### YOUR INSTRUCTIONS
Return all of the entries exactly, but do not include the pictures.
[EXTRACTED INFORMATION — start]
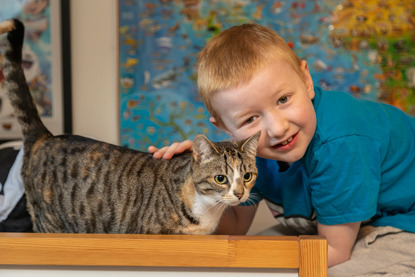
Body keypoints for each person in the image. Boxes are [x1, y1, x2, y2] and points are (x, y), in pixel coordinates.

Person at [149, 23, 415, 275]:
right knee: (238, 258)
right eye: (250, 119)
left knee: (329, 272)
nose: (277, 129)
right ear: (225, 128)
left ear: (306, 80)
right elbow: (235, 228)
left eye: (283, 99)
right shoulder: (247, 154)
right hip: (334, 230)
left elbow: (333, 251)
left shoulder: (340, 141)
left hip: (403, 223)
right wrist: (193, 182)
[EXTRACTED INFORMATION — finish]
### ANSWER SECTION
Body keypoints for each person in the image. Boxes are [x1, y1, x2, y2] and points are (x, y), in pixel coordinates.

Person at [149, 23, 415, 275]:
right knee: (238, 258)
right eye: (250, 119)
left knee: (329, 272)
nose: (277, 129)
right ear: (225, 128)
left ear: (306, 80)
right elbow: (235, 228)
left eye: (283, 99)
right shoulder: (247, 154)
right hip: (334, 230)
left elbow: (333, 251)
left shoulder: (340, 141)
left hip: (403, 223)
right wrist: (193, 182)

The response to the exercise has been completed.